渡辺さん:撮影に入る前、オリジナル版のストーリーは踏襲しつつも、この作品は日本独自の素晴らしい作品になることを確信しました。今回、日本でこの作品を再生させるという試みを快く引き受けてくれたクリント・イーストウッドの懐の深さに感銘を受け、こうしてメッセージを送ってくれたことは素直に嬉しいです。日本のスタッフを信用してくれたという証でもありますし、彼の心に届いたということですから。

監督:実感がわかないですね(笑)。映画界の神様みたいな人なので…。雲の上の人から声をかけてもらったみたいな感覚です。撮影中はとにかく必死だったので、その結果がきちんと届いたんですね。

Q:久々の悪役ですが、一蔵を演じるに当たり気をつけた点は?

佐藤さん:悪役だろうと、一人の人間を演じるということに変わりはないです。監督とも密に会話しながら、現場の雰囲気を大切に作りあげていきました。

Q:渡部謙さん、佐藤浩市さんの初共演はいかがでしたか?

佐藤さん:この「許されざる者」という作品で共演できたことをとても光栄思いますに現場でも威風堂々としていて、すべてを受け入れるその度量は素晴らしいですね!…照れくさい(笑)。

渡辺さん:こういったアプローチの難しい作品で、一緒に高みを目指す共犯者としてこれほど心強い人は他にいません。嬉しかったですね。映像でも彼の力強さは残っていると思います。

Q:ベネチア国際映画祭での上映も控えていますが。

監督:オリジナルのストーリーは踏襲しつつも、人の生き様、人間の業をにじみだせればと思って必死になっていました。そこの部分の見え方の違いはオリジナルと比べても明確だと思います。そこをどうとらえられるのか、楽しみでもあれば怖くもありますね。

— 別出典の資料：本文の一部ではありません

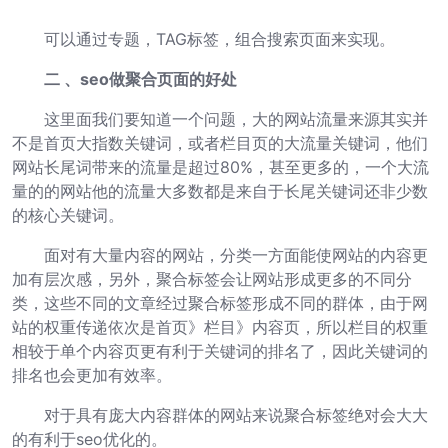
可以通过专题，TAG标签，组合搜索页面来实现。
二 、seo做聚合页面的好处
这里面我们要知道一个问题，大的网站流量来源其实并
不是首页大指数关键词，或者栏目页的大流量关键词，他们
网站长尾词带来的流量是超过80%，甚至更多的，一个大流
量的的网站他的流量大多数都是来自于长尾关键词还非少数
的核心关键词。
面对有大量内容的网站，分类一方面能使网站的内容更
加有层次感，另外，聚合标签会让网站形成更多的不同分
类，这些不同的文章经过聚合标签形成不同的群体，由于网
站的权重传递依次是首页》栏目》内容页，所以栏目的权重
相较于单个内容页更有利于关键词的排名了，因此关键词的
排名也会更加有效率。
对于具有庞大内容群体的网站来说聚合标签绝对会大大
的有利于seo优化的。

渡辺さん:日本独特の風土、痛み、湿度がどう伝わるか、僕自身は楽しみの方が強いです!

●会場では、本邦初公開のダイジェスト映像も上映!今回初めて明かされた本編映像に、会場に集まったマスコミ陣も圧倒された様子。さらに、会場にはクリント・イーストウッドからも本作の完成にあたっての祝福メッセージが届き、「これは日本スタッフを信頼してくれた証。結果が彼にも届いたということに嬉しさを感じます」と渡辺謙さんも喜びのコメント。また、本作は第70回ベネチア国際映画際へも特別招待作品として招待されることが決まっており、海外での評判も期待が高まる中、「日本独特の作風に仕上がっている本作がどう受け止められるのか楽しみです!」とさすがハリウッド俳優ならではの落ち着いた貫禄ぶりで本作への自信をのぞかせました。

【クリント・イーストウッド監督からのメッセージ】

この度は、私の長い映画人生の中で最も大切で、自分の人生に大きな影響を与えた作品「許されざる者」が、
最愛の国・日本で、日本映画として甦ったことをとても幸せに感じています。

かつて、私は黒澤明監督の「用心棒」に感動し、「荒野の用心棒」に出演したのを思い出します。
そして今、日本映画界の最高のスタッフとキャストが、私の「許されざる者」に感銘をうけてくれたと聞いています。
これにも何か深い縁や絆を感じざるを得ません。私も作品を拝見し、素晴らしいできで、非常に満足しています。

日本を舞台に 滅びゆく者たちの生き様を壮大に描いただけでなく、
激しくも美しい魂が詰まっているこの作品に日本映画の新たな時代の幕開けを感じました。
私の愛する日本の美しい風景や文化を通じて、見るもの全ての人々に驚きと優しさを与えてくれます。

私の大事な友人である渡辺謙も、素晴らしい演技を見せてくれました。
李相日監督をはじめ、本作にかかわった方々への成功を祈っております。

最後に本作が日本映画界、そして世界の映画の歴史に残る素晴らしい作品になることを期待しております。